Потому что все время, пока расписывал перед ней экономические зависимости и формулы, ни разу не почуял опасности, которая могла подкрасться к нему с ее стороны. Теперь, когда явилась скверная догадка, он испугался: мысль о том, что именно она, которую он сам выбрал, может стать собакой декана, накатывала как подступающее похмелье. Именно в ней он никак не хотел обмануться. Иначе... Водка, влитая в горло, прогорала как в раскаленной печи. Если он все-таки ошибся и это подстроено заранее, все решится довольно быстро: собаки не станут тянуть. Они вцепятся сразу, как бросались и вцеплялись всегда, стоило сделать шаг в сторону. «И винить, – он подумал, – некого. Кроме себя».
– Значит, дело наше... – он повторил вслух, теперь уже утвердительно, как будто заранее готовясь к проигрышу: остатка жизни, прошедшей с последнего лагерного дня. Еще можно было выгнать ее, отодвигая поражение, но тогда за каждой формулой, которую он ей расскажет, с этого дня и до самого конца будет стоять главный вопрос.
Он почувствовал тягостное бессилие, и, нагнув бутылку, попытался обуздать себя словами скверны. Ровным голосом, не отводя глаз, он говорил ей в лицо то, что она заслужила, если действительно явилась к нему как собака.

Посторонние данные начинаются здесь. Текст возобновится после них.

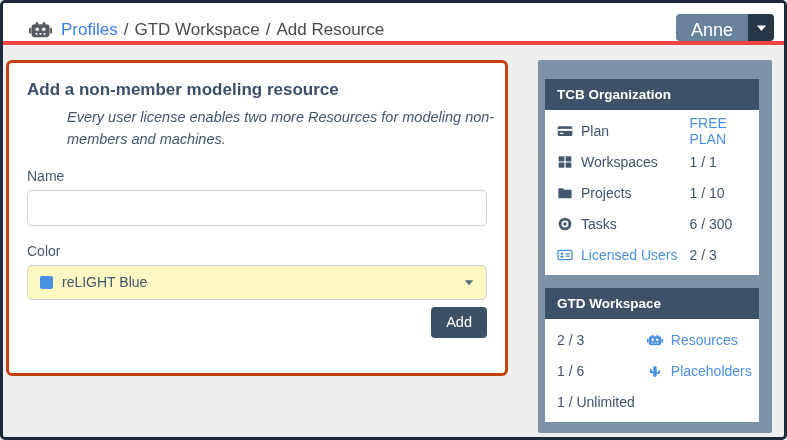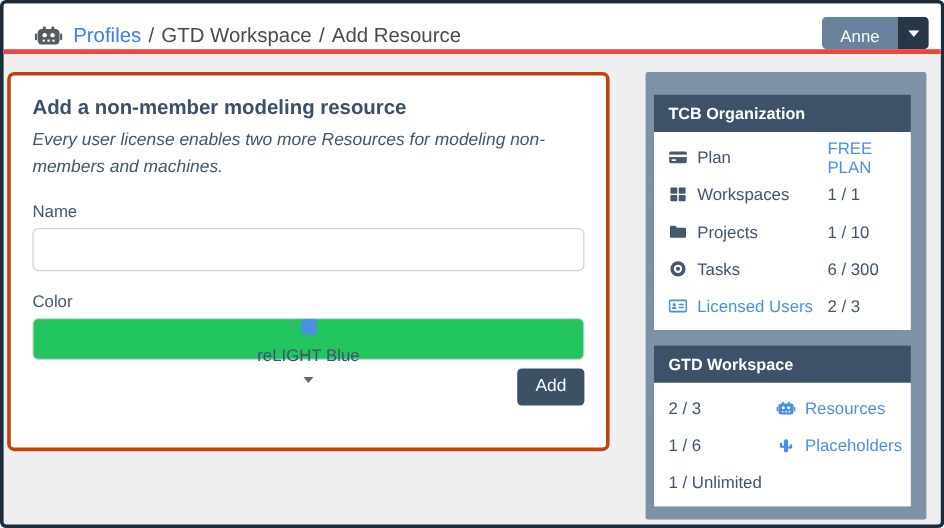--- a/index.html
+++ b/index.html
@@ -19,7 +19,7 @@
   .breadcrumb a.bc-link { color:#3b7df2; text-decoration:none; cursor:pointer; }
   .breadcrumb .bc-sep { margin:0 6px; color:#4a4a4a; }
   .user-btn { margin-left:auto; display:flex; height:27px; border-radius:4px; overflow:hidden; cursor:pointer; }
-  .user-btn .user-name { background:#68829b; color:#fff; font-size:14px; display:flex; align-items:center; padding:16px 15px; }
+  .user-btn .user-name { background:#68829b; color:#fff; font-size:18px; display:flex; align-items:center; padding:16px 15px; }
   .user-btn .user-caret { background:#273748; width:26px; display:flex; align-items:center; justify-content:center; color:#fff; }
   .user-btn .user-caret svg { width:11px; height:8px; }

Девочка не отвечала, слушая внимательно, как слушала всегда, когда он объяснял. Темно-золотистое пламя занималось вокруг ее зрачков, расширявшихся с каждым его скверным словом. И, загораясь от этого пламени, он поднялся и повел ее к двери, за которой на короткое время исчезли всяческие страхи.
Глава 9
1
С этих пор, предваряя свое появление коротким телефонным звонком, Маша стала приходить к профессору, но эти случаи были редки: жертва, принесенная волчьему племени, не стала для нее радостью. Как и прежде, она продолжала заниматься по индивидуальному плану, осваивая премудрости финансовой науки, вечерами читала дополнительную литературу, работала над докладами и рефератами. Сидя напротив Успенского в кафедральном закутке, Маша словно бы забывала о постороннем. Первое время, удивляясь ее холодной сдержанности, Успенский бросал внимательные взгляды, но сам не заговаривал ни о чем.
Кровь, отворенная профессором, начинала бродить по ночам. Скверные слова лопались под языком, когда Маша, лежа без сна, вдыхала острый запах, превращающий человека в мужчину. Успенский в ее видениях не являлся: запах, терзавший Машу, существовал как будто отдельно от него.

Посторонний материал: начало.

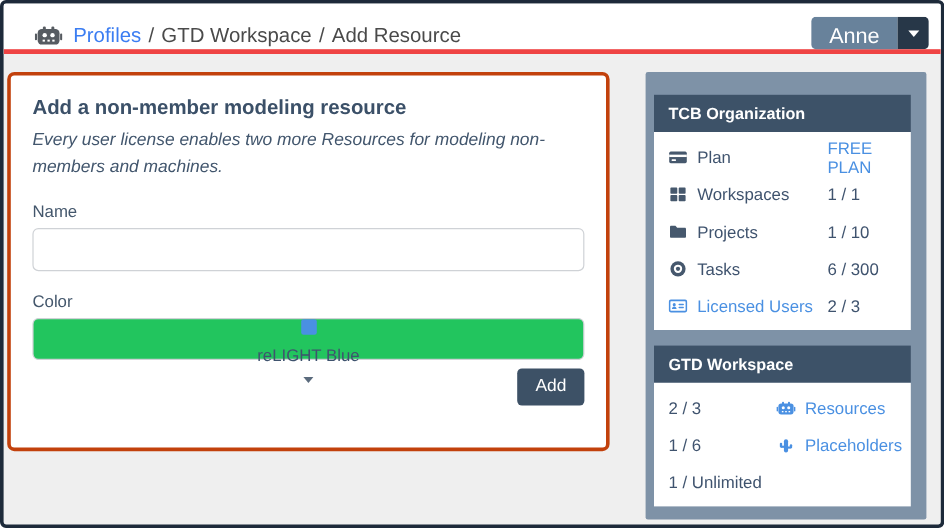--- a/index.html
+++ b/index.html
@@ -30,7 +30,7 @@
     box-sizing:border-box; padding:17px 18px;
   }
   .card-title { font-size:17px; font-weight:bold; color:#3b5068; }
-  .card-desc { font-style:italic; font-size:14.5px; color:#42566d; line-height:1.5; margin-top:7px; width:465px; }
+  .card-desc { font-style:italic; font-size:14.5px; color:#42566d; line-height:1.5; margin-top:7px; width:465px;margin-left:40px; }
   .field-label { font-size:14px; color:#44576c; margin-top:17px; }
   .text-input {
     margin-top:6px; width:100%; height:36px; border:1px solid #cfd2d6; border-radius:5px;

Попытку заговорить профессор предпринял в июне.
Начало лета было странным. В зените белых ночей температура упала почти до нуля, и, подходя к институту, Маша любовалась снежинками, падавшими на черный плащ. Снежинки были ровными и филигранными: в чертогах Снежной Королевы каждую из них сделали вручную. Боясь нарушить холодную красоту, Маша стряхивала осторожно, не дотрагиваясь теплыми, губительными пальцами.
В тот день предстоял последний экзамен, и, поднимаясь по лестнице, Маша вдруг вспомнила время, когда мысли об экзаменах терзали ее, как болезнь, загнанная в глубину. Она чувствовала себя совершенно здоровой. Легкое волнение разгоняло кровь. Стайка однокурсниц дожидалась у двери. Девчонки ужасно волновались. Маша поздоровалась и спросила: кто первый?